[wget] What is the correct wget command syntax for HTTPS with username and password?

I would like to download a file remotely with this URL using wget:

https://test.mydomain.com/files/myfile.zip

The site test.mydomain.com requires a login. I would like to download that file in my another server using this command but it does not work (does not completely download the file):

wget --user=myusername --password=mypassword https://test.mydomain.com/files/myfile.zip

If my username is myusername and password is mypassword what would be the correct wget syntax?

The following are the return messages after I type the above command:

Resolving test.mydomain.com (test.mydomain.com)... 123.456.789
Connecting to test.mydomain.com (test.mydomain.com)|123.456.789|:443... connected.
HTTP request sent, awaiting response... 302 Found
Location: https://test.mydomain.com/login/unauthorized [following]
--2013-01-30 02:01:32--  https://test.mydomain.com/login/unauthorized
Reusing existing connection to test.mydomain.com:443.
HTTP request sent, awaiting response... 302 Found
Location: https://test.mydomain.com/login [following]
--2013-01-30 02:01:32--  https://test.mydomain.com/login
Reusing existing connection to test.mydomain.com:443.
HTTP request sent, awaiting response... 200 OK
Length: unspecified [text/html]
Saving to: `myfile.zip'

Am I missing something? Please help. Thanks.

This question is related to wget

The answer is


It's not that your file is partially downloaded. It fails authentication and hence downloads e.g "index.html" but it names it myfile.zip (since this is what you want to download).

I followed the link suggested by @thomasbabuj and figured it out eventually.

You should try adding --auth-no-challenge and as @thomasbabuj suggested replace your password entry

I.e

wget --auth-no-challenge --user=myusername --ask-password https://test.mydomain.com/files/myfile.zip

I have found that wget does not properly authenticate with some servers, perhaps because it is only HTTP 1.0 compliant.
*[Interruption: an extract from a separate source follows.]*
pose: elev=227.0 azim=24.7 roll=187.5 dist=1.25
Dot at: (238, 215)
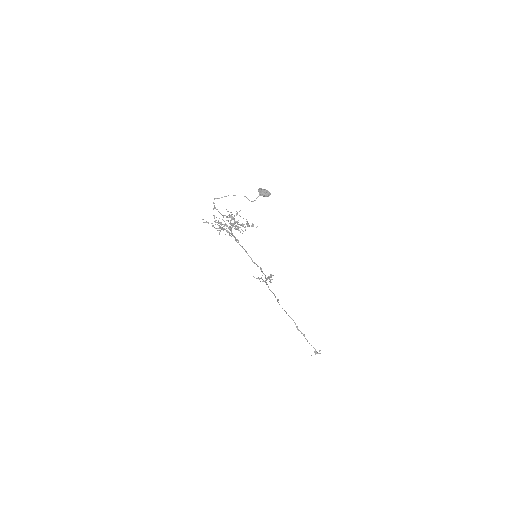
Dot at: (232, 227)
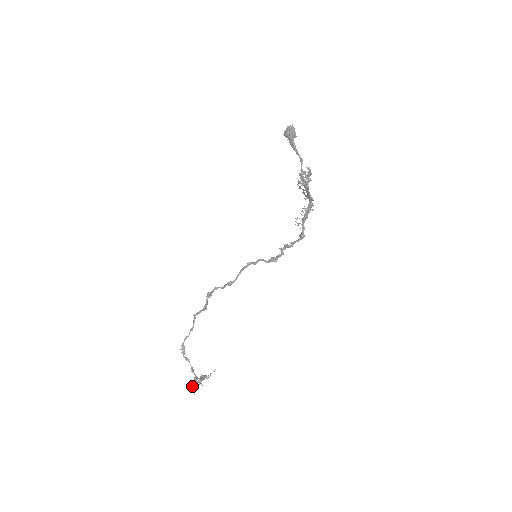
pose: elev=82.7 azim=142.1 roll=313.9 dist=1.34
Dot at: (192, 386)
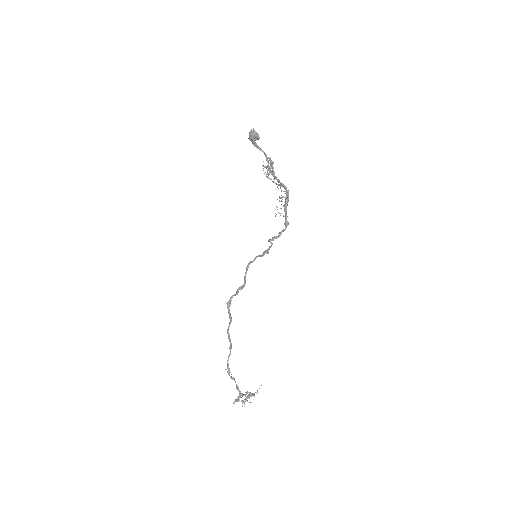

In such cases, curl (which is HTTP 1.1 compliant) usually does the trick:

curl -o <filename-to-save-as> -u <username>:<password> <url>


You could try the same address with HTTP instead of HTTPS. Be aware that this does use HTTP instead of HTTPS and only some sites might support this method.

Example address: https://cdimage.debian.org/debian-cd/current/amd64/iso-cd/debian-10.3.0-amd64-netinst.iso

wget http://cdimage.debian.org/debian-cd/current/amd64/iso-cd/debian-10.3.0-amd64-netinst.iso

*notice the http:// instead of https://.

This is probably not recommended though :)

If you can, try use curl.


EDIT:

FYI an example with username (and prompt for password) would be:

curl --user $USERNAME -O http://cdimage.debian.org/debian-cd/current/amd64/iso-cd/debian-10.3.0-amd64-netinst.iso

Where -O is

 -O, --remote-name
              Write output to a local file named like the remote file we get. (Only the file part of the remote file is used, the path is cut off.)